WHAT IS BEING ASKED>
Without the pictures, output the lines of the material from the very first through the one that holds "pinky dip: (851, 659)".

━━━━━━━━━━━━━━━━━━━━━━━━━━━━━━

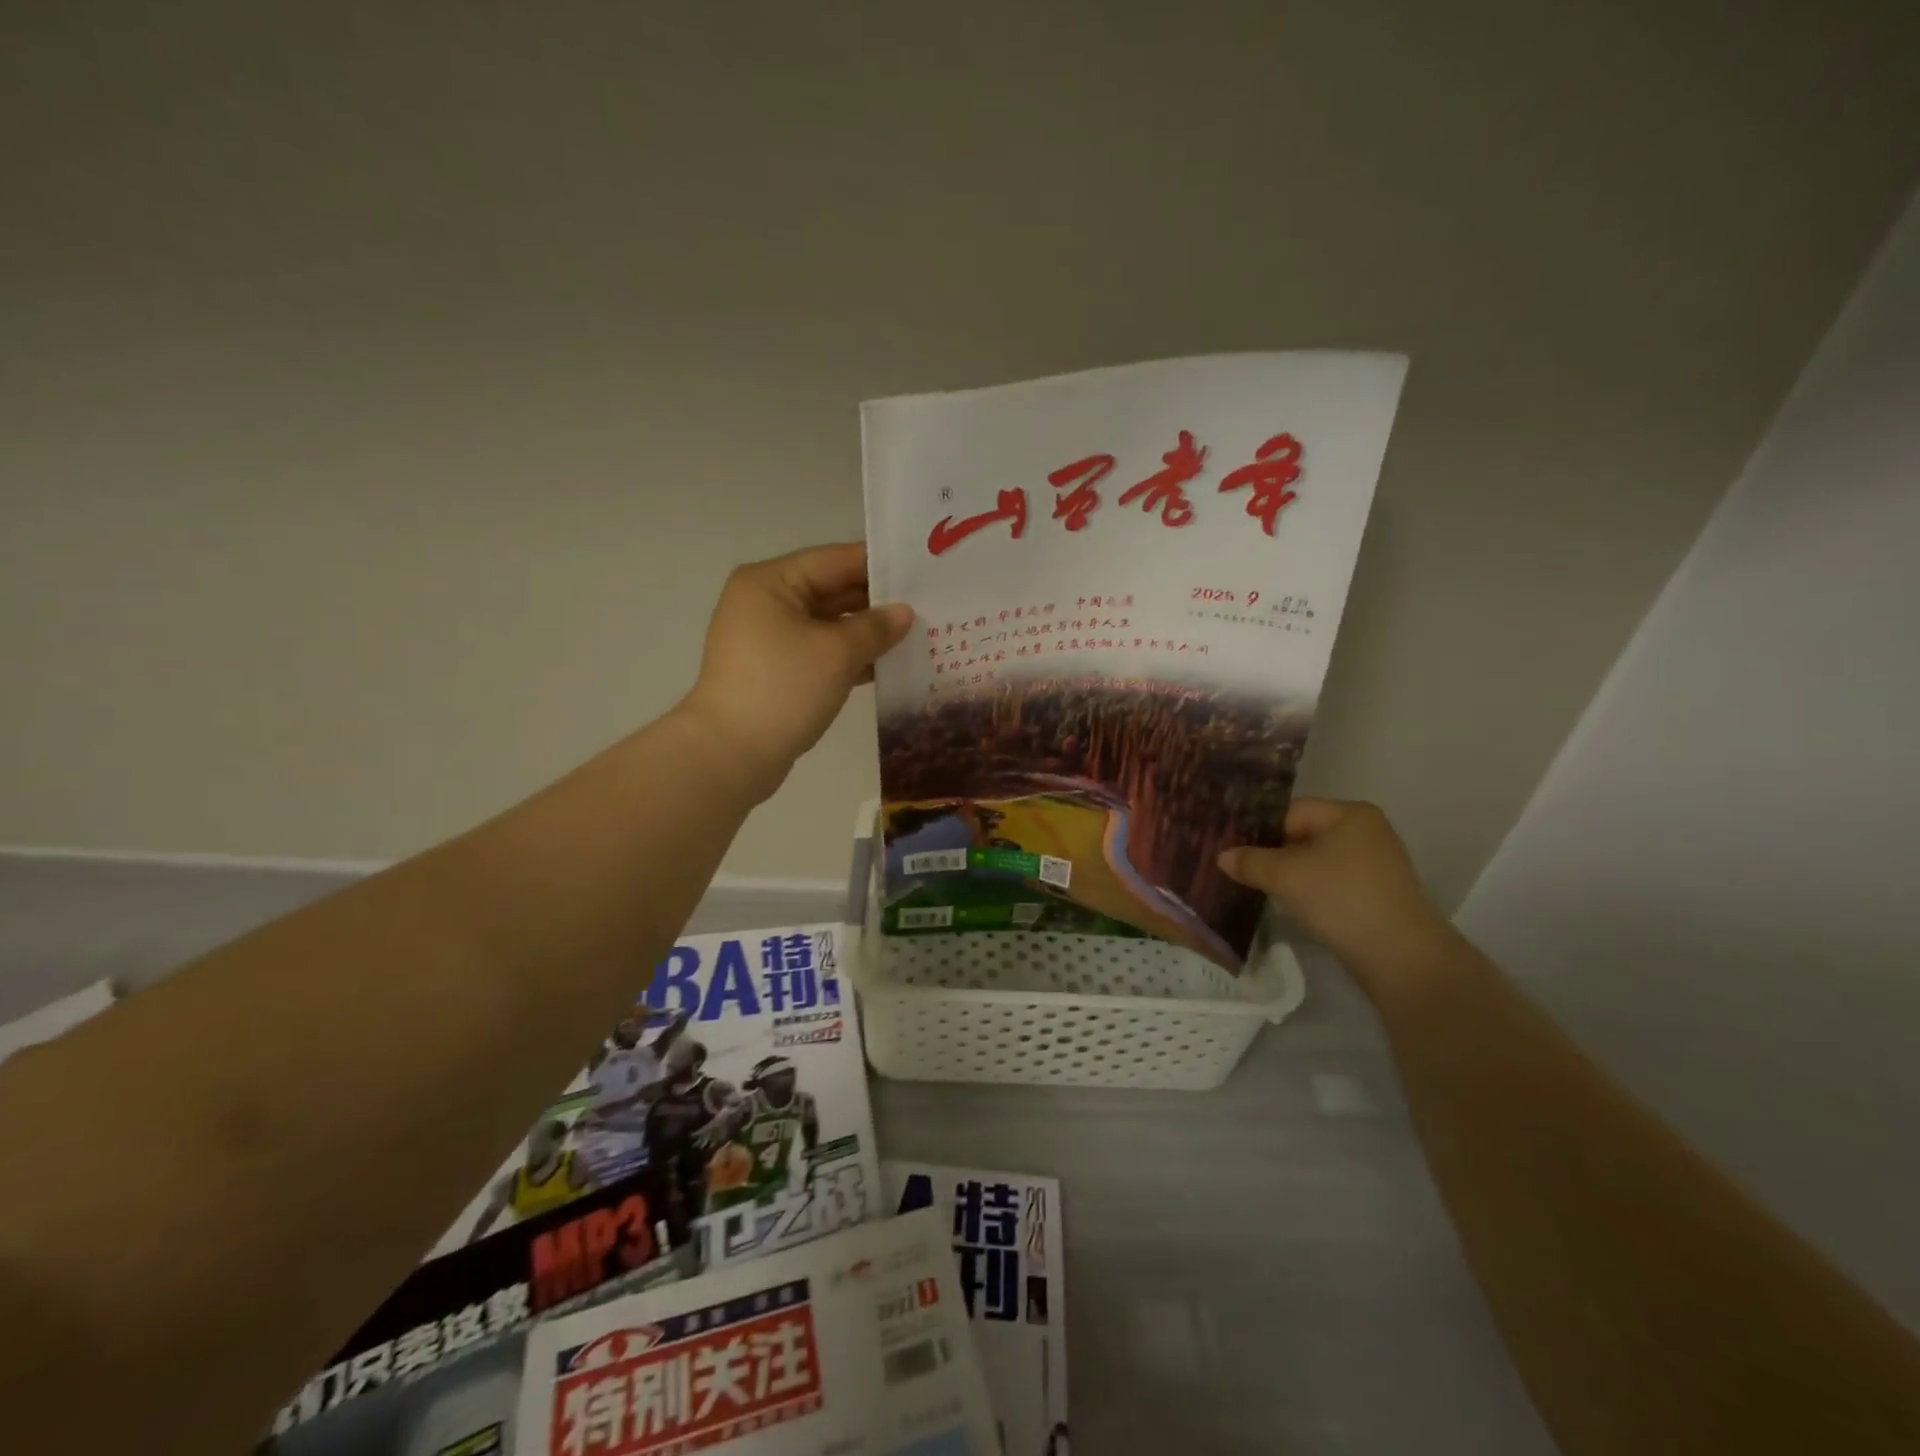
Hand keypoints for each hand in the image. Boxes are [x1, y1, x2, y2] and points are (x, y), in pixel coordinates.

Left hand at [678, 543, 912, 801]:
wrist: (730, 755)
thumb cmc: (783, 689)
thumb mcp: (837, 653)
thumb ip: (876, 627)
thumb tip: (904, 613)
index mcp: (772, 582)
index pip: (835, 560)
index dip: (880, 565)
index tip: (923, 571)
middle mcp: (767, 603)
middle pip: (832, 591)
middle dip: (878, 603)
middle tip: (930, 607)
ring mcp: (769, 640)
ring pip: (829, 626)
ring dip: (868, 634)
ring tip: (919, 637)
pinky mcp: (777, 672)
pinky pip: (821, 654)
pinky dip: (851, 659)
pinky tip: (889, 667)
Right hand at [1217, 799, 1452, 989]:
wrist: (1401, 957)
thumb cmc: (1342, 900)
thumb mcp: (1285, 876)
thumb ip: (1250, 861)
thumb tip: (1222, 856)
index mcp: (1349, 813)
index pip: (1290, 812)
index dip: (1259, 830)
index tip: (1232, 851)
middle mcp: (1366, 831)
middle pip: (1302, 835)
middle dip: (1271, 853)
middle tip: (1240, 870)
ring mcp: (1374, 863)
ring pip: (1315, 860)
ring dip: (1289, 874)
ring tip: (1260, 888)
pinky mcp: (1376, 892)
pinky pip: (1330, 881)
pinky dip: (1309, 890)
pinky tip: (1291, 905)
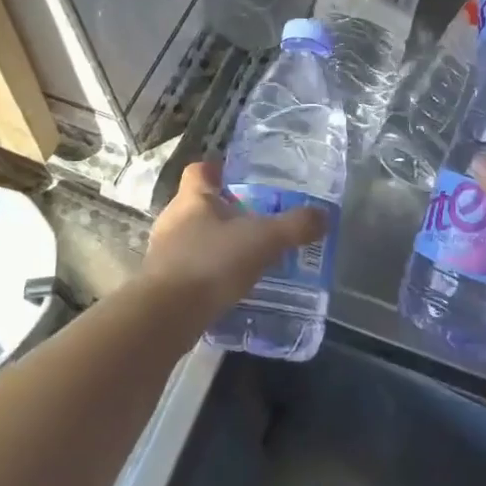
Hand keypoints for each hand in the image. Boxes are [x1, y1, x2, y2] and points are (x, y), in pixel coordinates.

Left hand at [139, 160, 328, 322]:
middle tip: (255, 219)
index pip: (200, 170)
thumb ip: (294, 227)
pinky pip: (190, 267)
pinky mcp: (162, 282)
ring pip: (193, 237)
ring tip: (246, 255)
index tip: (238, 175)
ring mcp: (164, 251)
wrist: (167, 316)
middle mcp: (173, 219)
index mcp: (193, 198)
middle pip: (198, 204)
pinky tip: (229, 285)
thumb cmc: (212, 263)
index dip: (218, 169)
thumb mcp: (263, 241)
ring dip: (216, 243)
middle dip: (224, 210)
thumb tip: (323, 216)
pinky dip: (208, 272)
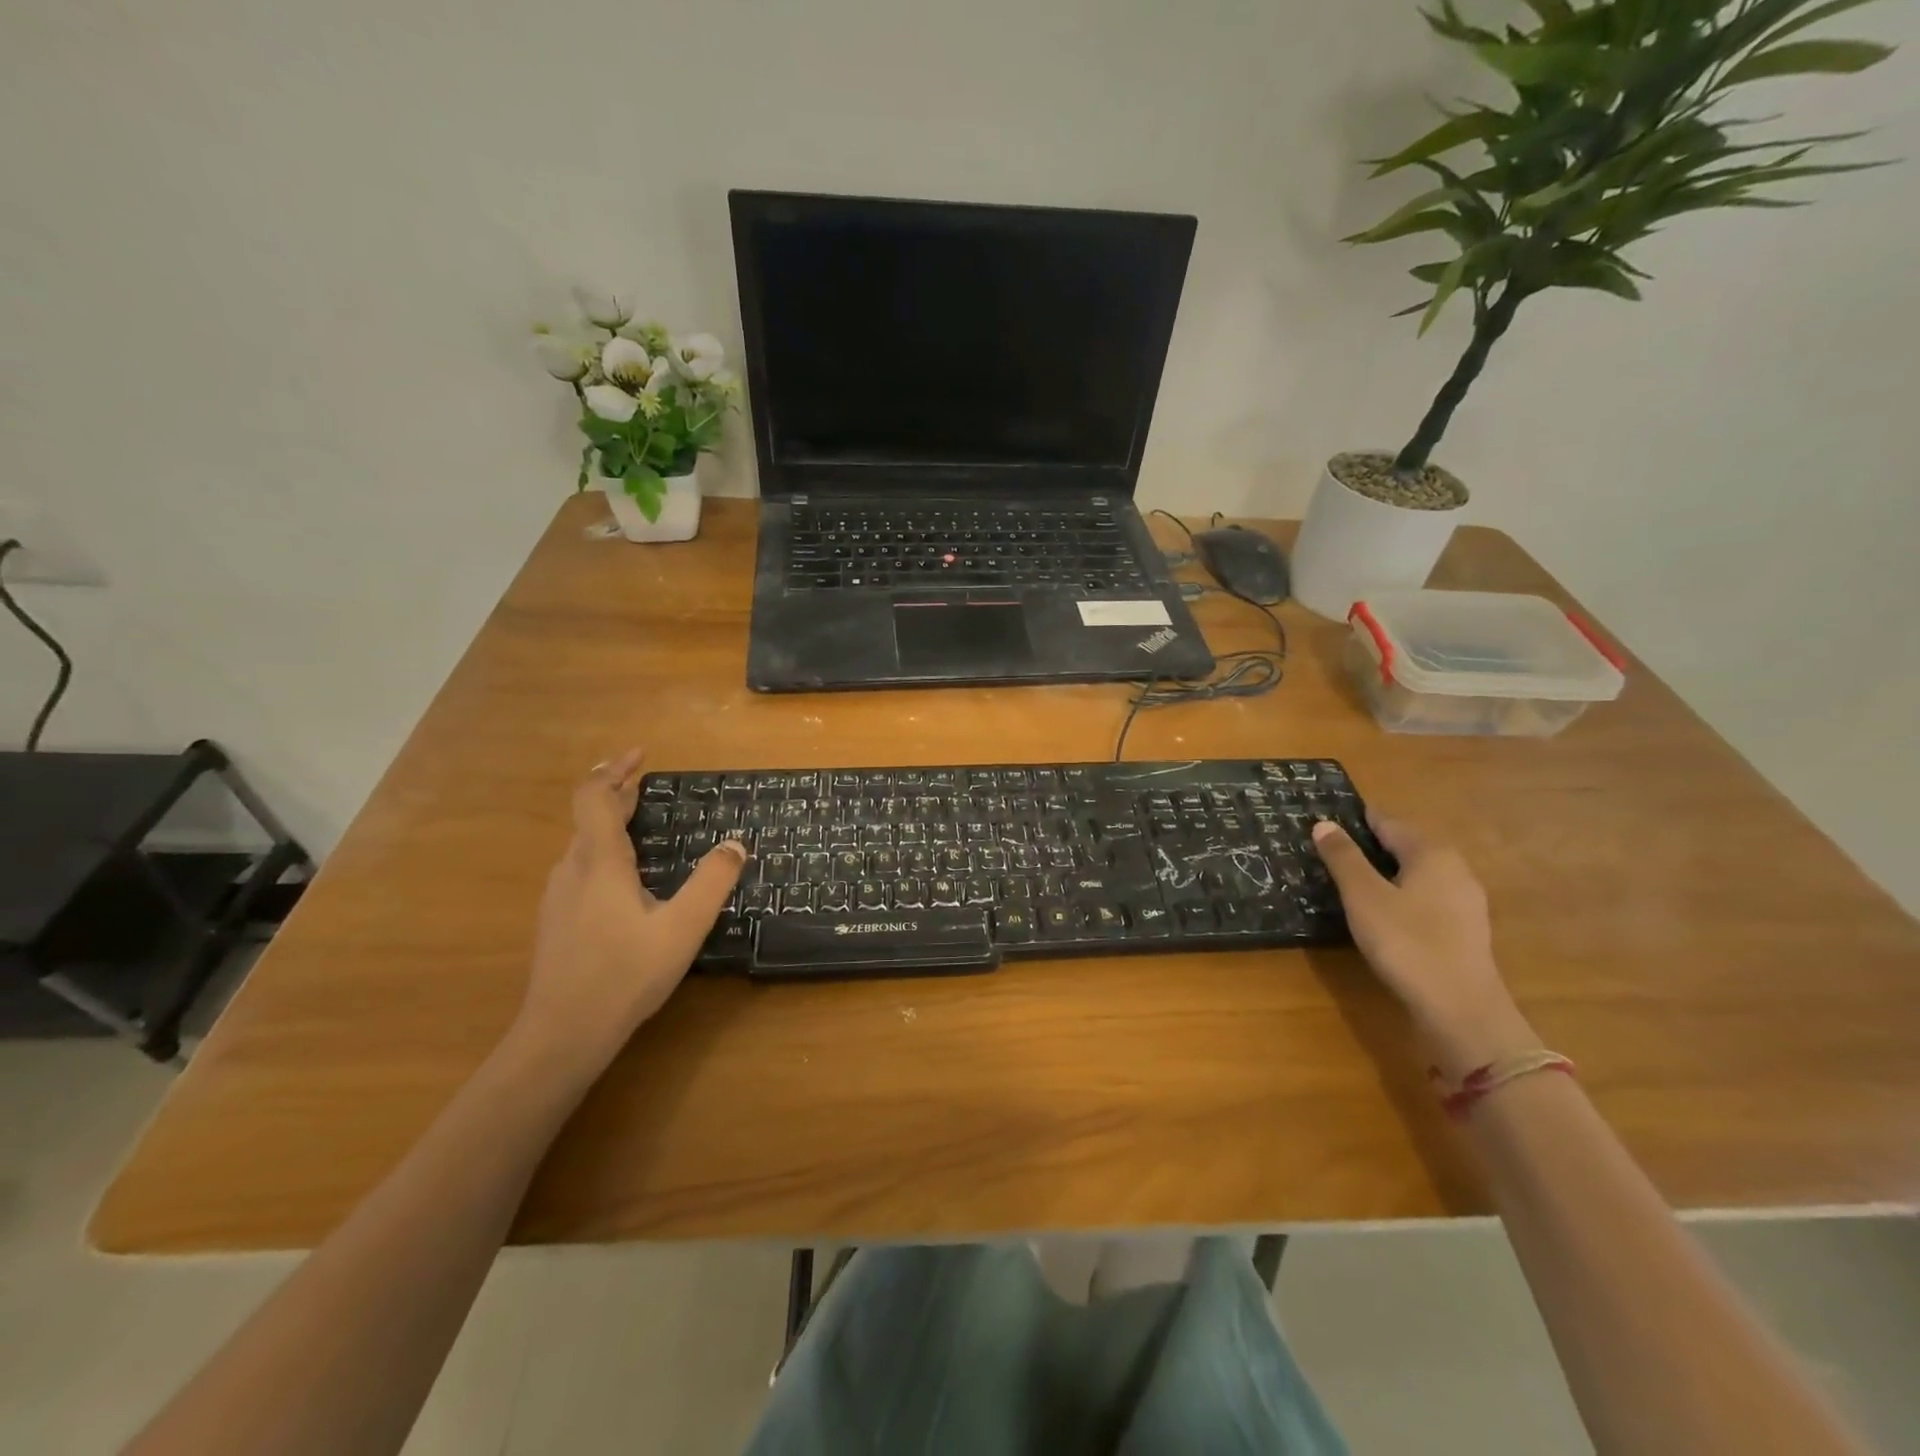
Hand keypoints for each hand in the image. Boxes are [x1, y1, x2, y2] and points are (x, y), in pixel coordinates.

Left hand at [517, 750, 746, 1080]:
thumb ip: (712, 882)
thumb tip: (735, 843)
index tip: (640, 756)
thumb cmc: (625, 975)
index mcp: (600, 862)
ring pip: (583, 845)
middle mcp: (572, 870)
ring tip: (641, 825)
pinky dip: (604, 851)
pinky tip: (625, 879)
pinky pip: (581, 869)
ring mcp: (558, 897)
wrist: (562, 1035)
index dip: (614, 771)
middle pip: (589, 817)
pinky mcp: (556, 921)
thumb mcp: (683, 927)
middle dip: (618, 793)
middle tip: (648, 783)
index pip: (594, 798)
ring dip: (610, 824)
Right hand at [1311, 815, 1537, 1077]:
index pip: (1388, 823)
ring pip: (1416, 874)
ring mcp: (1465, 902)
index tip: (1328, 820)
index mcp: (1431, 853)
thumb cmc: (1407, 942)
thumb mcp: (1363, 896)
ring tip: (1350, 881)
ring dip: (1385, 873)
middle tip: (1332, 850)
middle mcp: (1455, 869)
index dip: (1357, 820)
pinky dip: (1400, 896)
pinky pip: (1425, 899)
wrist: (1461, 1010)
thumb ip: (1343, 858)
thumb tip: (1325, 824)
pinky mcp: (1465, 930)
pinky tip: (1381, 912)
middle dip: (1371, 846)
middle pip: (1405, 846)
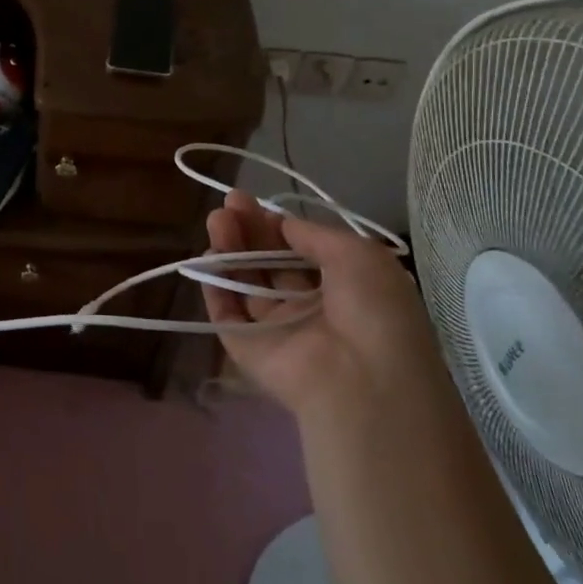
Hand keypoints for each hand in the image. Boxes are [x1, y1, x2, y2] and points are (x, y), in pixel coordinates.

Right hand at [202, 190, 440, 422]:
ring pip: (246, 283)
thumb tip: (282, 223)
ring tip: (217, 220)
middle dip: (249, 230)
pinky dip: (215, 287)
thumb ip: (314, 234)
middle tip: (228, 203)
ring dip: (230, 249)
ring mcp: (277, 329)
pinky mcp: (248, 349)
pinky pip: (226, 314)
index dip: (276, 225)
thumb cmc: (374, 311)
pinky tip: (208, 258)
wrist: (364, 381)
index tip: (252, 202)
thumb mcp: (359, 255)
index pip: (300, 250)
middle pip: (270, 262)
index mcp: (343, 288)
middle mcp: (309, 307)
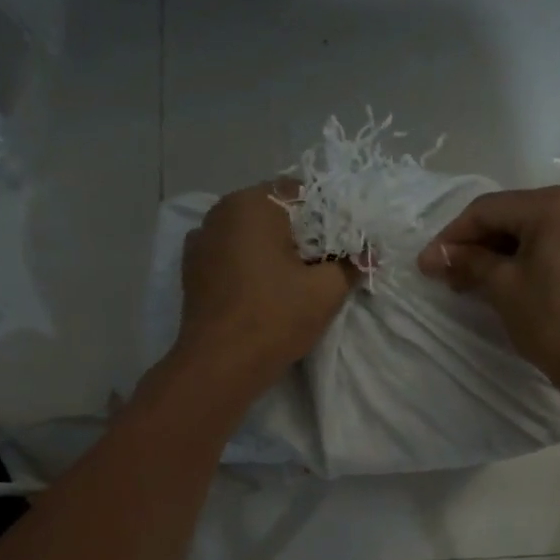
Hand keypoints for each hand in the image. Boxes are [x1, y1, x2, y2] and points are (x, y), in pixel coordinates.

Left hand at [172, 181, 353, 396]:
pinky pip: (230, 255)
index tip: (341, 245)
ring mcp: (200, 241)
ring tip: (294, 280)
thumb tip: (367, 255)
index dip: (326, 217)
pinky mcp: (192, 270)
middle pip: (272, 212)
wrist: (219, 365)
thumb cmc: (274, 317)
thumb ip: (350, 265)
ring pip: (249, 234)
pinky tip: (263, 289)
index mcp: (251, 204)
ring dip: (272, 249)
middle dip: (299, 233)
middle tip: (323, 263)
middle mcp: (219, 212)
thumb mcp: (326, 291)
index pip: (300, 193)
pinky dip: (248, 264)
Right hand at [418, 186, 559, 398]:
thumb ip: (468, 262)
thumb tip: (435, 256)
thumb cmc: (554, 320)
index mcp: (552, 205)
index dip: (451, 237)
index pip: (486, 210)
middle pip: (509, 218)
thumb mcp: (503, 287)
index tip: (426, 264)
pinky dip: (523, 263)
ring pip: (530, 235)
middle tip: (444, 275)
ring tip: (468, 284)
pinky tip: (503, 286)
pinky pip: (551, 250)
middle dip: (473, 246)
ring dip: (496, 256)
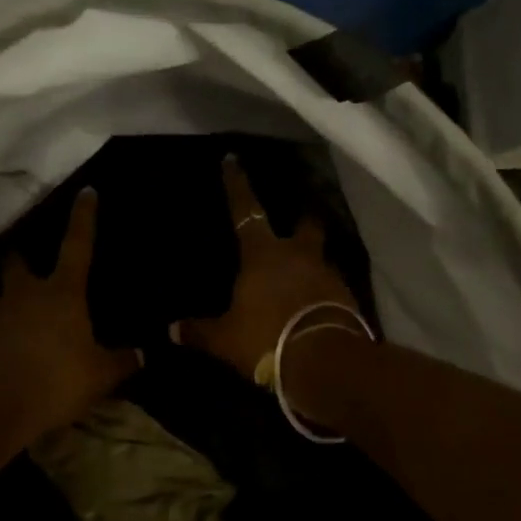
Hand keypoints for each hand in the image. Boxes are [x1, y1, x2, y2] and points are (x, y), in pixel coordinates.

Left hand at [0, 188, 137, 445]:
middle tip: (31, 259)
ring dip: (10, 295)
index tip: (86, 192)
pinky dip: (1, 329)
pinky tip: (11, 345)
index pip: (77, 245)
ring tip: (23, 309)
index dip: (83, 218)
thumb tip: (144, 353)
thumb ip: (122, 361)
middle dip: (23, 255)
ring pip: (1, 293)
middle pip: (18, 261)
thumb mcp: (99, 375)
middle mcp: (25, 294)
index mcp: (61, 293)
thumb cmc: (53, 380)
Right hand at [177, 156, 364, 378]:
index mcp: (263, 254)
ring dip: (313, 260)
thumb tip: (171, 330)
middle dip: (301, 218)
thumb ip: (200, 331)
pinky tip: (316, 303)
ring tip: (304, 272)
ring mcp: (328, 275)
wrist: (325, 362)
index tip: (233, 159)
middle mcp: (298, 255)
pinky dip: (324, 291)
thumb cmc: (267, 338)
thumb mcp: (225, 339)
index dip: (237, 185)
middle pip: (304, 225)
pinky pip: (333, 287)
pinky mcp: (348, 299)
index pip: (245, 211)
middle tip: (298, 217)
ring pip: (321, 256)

━━━━━━━━━━━━━━━━━━━━━━━━━━━━━━

EXPECTED ANSWER>
Hand keypoints for each hand in the image. Boxes are [x1, y1, x2, y2] and points are (x, y), in pixel coordinates.

Left hand at [678, 543, 912, 801]:
wrist: (730, 755)
thumb cmc: (783, 689)
thumb mcp: (837, 653)
thumb ip: (876, 627)
thumb tip: (904, 613)
index mcp: (772, 582)
index pip: (835, 560)
index dip: (880, 565)
index tip: (923, 571)
middle mcp: (767, 603)
middle pip: (832, 591)
middle dip: (878, 603)
middle tip: (930, 607)
ring mcp: (769, 640)
ring pip: (829, 626)
ring dip: (868, 634)
ring tip: (919, 637)
pinky mcp: (777, 672)
pinky pip: (821, 654)
pinky dip: (851, 659)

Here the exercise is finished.